Frankie Rapp Favored to Eclipse Records of All Local Boxers

Camden Courier-Post – January 10, 1928

Critics Predict Great Ring Future for Former Camden Catholic High School Baseball and Basketball Star

Has Scored 12 Knockouts in 17 Bouts

By Tom Ryan

Is Frankie Rapp, South Camden lightweight due to eclipse the performance of every scrapper who has ever been developed here?

That is the question that was asked at a gathering of local fight critics the other day and the consensus of opinion was that Rapp will eventually outshine every lad who is considered a local product. Frankie’s ability to batter his opponent into submission within short space of time is the reason that local critics favor him to rise higher In the boxing “racket” than any other Camden fighter, including both Roxie Allen and Mickey Blair, who are the outstand stars at the present time.

Rapp’s knockout record is one of the most remarkable ever compiled by a local lad. He has scored twelve knockouts out of seventeen bouts only two of the scrapes going over two rounds. He has won four on decisions and has lost but one fracas, the tilt he lost resulting in the wildest night ever witnessed at the Convention Hall, – a near-riot ensuing when the decision was rendered against him.

Has Kayoed 4 out of 5 “Pros”

Frankie has engaged in twelve amateur bouts and five professional en­counters. He stowed away eight out of the twelve “Simon Pures” he faced and four out of five professionals. He was Middle Atlantic A. A. featherweight champion before turning “pro” having won the title while representing Shanahan Catholic Club of Philadelphia.

His rise has been spectacular to say the least. He never had had a glove on until the Courier Relief Fund amateur boxing tourney, which was staged in conjunction with the South Jersey Exposition of 1926, enabled a host of South Jersey lads to display their prowess as “glory” glove wielders.

Rapp’s athletic ability prior to the Courier Fund bouts had been confined to baseball and basketball. He is a graduate of Camden Catholic High School; he played the outfield on the 1924 and 1925 teams and a forward position on the basketball team during his junior and senior years.

Wins First Bout by Knockout

Fast as a whippet on his feet, Rapp proved to be one of the best leadoff lads ever to represent the Green and White, while his speed on the court made him a dangerous foe to guard, as he also was an accurate shot from the field and foul line.

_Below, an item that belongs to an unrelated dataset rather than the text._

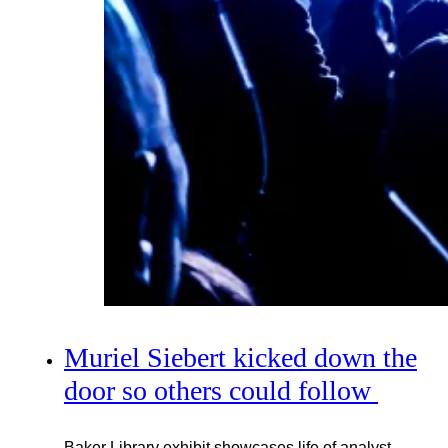
Muriel Siebert kicked down the
door so others could follow
Baker Library exhibit showcases life of analyst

It was regarded as a joke by Rapp’s friends when lie announced his intention of entering the amateur bouts, but after his first appearance when he knocked out Lou “Kid” Hinkle in the first session they began to perk up their ears for Frankie showed evidence of developing into a.300 consistent hitter. He next won the judges decision over Tommy Skymer and followed up this victory by stopping Jesse Urban In the fourth round, the judges calling the bout even at the close of the third round.

Then came the combat that nearly wrecked the Convention Hall.” Red” Haines, who also had cut a wide swath in the lightweight ranks, and Rapp came together for the lightweight title. It developed into a slugfest at the start and for the entire three rounds both endeavored to annihilate each other. Both boys had a host of friends on hand who thought that their favorite had won and when the late Jack Dean, who was the third man in the ring, was forced to decide the issue, owing to the disagreement of the judges, the fun began.

Haines Decision Starts Riot

There was considerable money bet out the outcome and when Dean’s decision favoring Haines as the winner was announced, Rapp’s supporters started scrapping with Haines’ adherents, who, nothing loath, piled in with the result that it took the combined effort of every cop in the hall to stop the impromptu bouts. However. Deans decision stood, and, while the writer was of the opinion that a draw would have been proper verdict and that another round should have been ordered to decide the issue, he knew then as he knows now that the decision rendered by Dean was his honest opinion of the bout. Jack was a “square shooter” if there ever was one and as good a Judge of a bout as any man in South Jersey.

That bout wound up Rapp’s Camden career in the amateurs as shortly after he was induced to represent Shanahan in the featherweight class. He won every one of his eight “glory” battles for the Philadelphia organization with comparative ease and after copping the featherweight crown, decided he was ripe for a whack at the “money getters.”

Frankie guessed right. In his first bout here he halted Billy Cortez, of Philadelphia, in one round. He next flattened Frankie Youker, local lad, in the very same round and then outpointed Manuel Flores, also of Camden, in six rounds.

Young Heppard, of Riverside, conceded to be a “killer,” was Rapp’s next victim. Frankie got rid of him in one round and in his last fuss knocked out Bill Walters, of Germantown, in the first round of the main preliminary at the Cambria Club last Friday night.

Frankie is 20 years old, is single, and opts to remain so during the ensuing year despite the fact that he looks like the best money earner in the city for the next twelve months.